Para José María Pérez Gay,
sabio generoso
entro de esa gran área geográfica y cultural que hoy conocemos como Mesoamérica creció el mundo maya como un sofisticado universo cultural. Construida por siglos, la sabiduría de los mayas creó un sistema de representaciones inconfundible que elaboró excelentes piezas de joyería, escultura y alfarería; que convirtió el comercio en una extensa práctica cotidiana; que realizó observaciones astronómicas; que inventó un sistema calendárico muy preciso, y que además levantó maravillosas obras de arquitectura.
Los espacios creados por los mayas conmueven. El ritmo de sus elementos canta a la luz, a la sombra, a la selva, a la memoria. La arquitectura alcanza las formas tutelares de la vida.
El espacio de piedra de los mayas aspira a competir con la ceiba, el cedro y la caoba.

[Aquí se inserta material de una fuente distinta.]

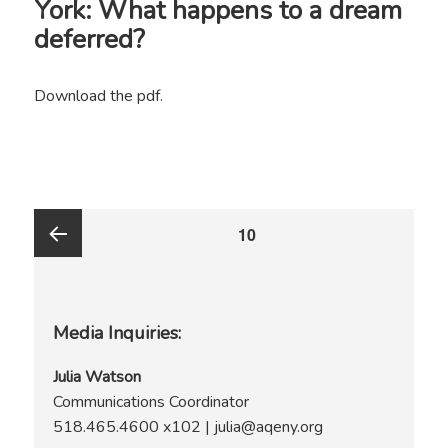
York: What happens to a dream
deferred?
Download the pdf.
Posts
PAGE
10
pagination
Previous
Media Inquiries:
page
Julia Watson
Communications Coordinator
518.465.4600 x102 | julia@aqeny.org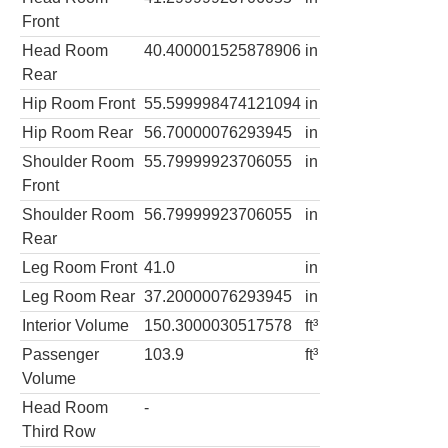
Front
Head Room
40.400001525878906
in
Rear
Hip Room Front
55.599998474121094
in
Hip Room Rear
56.70000076293945
in
Shoulder Room
55.79999923706055
in
Front
Shoulder Room
56.79999923706055
in
Rear
Leg Room Front
41.0
in
Leg Room Rear
37.20000076293945
in
Interior Volume
150.3000030517578
ft³
Passenger
103.9
ft³
Volume
Head Room
-
Third Row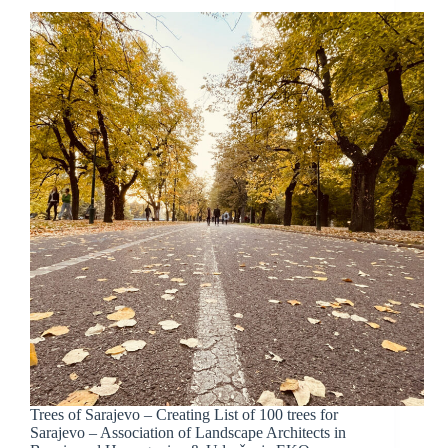
Trees of Sarajevo – Creating List of 100 trees for
Sarajevo – Association of Landscape Architects in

Su perfecta factura alcanza la maestría. Los frutos de tal sabiduría nos hablan de un pueblo que le echa un lazo al azar: domina sus aristas, controla sus tropiezos, maneja sus incertidumbres.
La vida cotidiana de los mayas estaba atada a lo sagrado. Los rumbos de los vientos, los colores, las plantas, los animales, todo estaba cargado de un sentido que regía cada instante de la existencia.
El prodigio arquitectónico de los arcos, de las cresterías, de los elementos decorativos de las ciudades sagradas en medio de la selva, está hecho para asombrar a todo hombre o mujer que pise sus calzadas y sus plazas.
La majestuosidad de sus edificios y sus templos nos recuerda que el tiempo envuelve a todos los seres en su manto de doble signo. Las cresterías que pretenden alcanzar el cielo, el dominio del espacio cubierto sobre el macizo de los muros, la decoración modelada en estuco, la creación de altares y estelas con inscripciones jeroglíficas, son los elementos con que la arquitectura compite con la exuberancia de lo que fue su entorno.
Los mayas transformaron el espacio de la selva para poder contemplar el firmamento y, bajo su signo, tener fe en la construcción de su destino. Tal fue la forma de elevar la voz para tejer, con la piedra, con el color y con la luz, el canto de la construcción de Palenque.
Aquí, los hombres de la selva encontraron una forma inteligente de volverla mujer benefactora. Así surgió el Templo de las Inscripciones, el Palacio, el Templo del Sol, los edificios de la Cruz, de la Cruz Foliada, del Bello Relieve. Todos ellos están hechos para engrandecer al hombre, y los relieves, tumbas y esculturas, para glorificarlo. La búsqueda de una escala humana en toda su arquitectura da a los edificios un carácter que acerca a los hombres con sus dioses.
En la organización de Palenque se mantiene una planeación que se relaciona no sólo con lo cotidiano, sino que obedece, en su orientación y su distribución, al conocimiento de la bóveda celeste y a los recurrentes caprichos de la naturaleza. En esta arquitectura destaca de manera notable un elemento único en Mesoamérica: el arco falso.
En Palenque la creatividad escultórica obró en fachadas de estuco, muros, frisos y cresterías. Los recintos interiores fueron adornados con tableros y lápidas de piedra que representan animadas formas humanas. En todo el arte palencano se armoniza prodigiosamente el universo y la historia grabados en escultura jeroglífica.
Con este inmenso juego del tiempo y la memoria, buscando con permanente afán a la divinidad, los mayas de Palenque crearon una señera arquitectura. En ella se combinan los espacios para encontrar la soledad que busca conocer los misterios del cielo y los espacios para vivir, a un tiempo, el temor y la alegría de la religión y el mito.
El hombre maya de Palenque dejó los volúmenes claros. Creó un horizonte en medio de la selva. Dio nido a la penumbra, movimiento al color. Descifró el lenguaje de los cuatro elementos esenciales de la naturaleza y ya en escultura, en volumen o en palabras, nos hizo ver el alma de las cosas supremas. En Palenque se encuentra, aún hoy, la forma sublime de alargar los ocasos para alcanzar el Sol.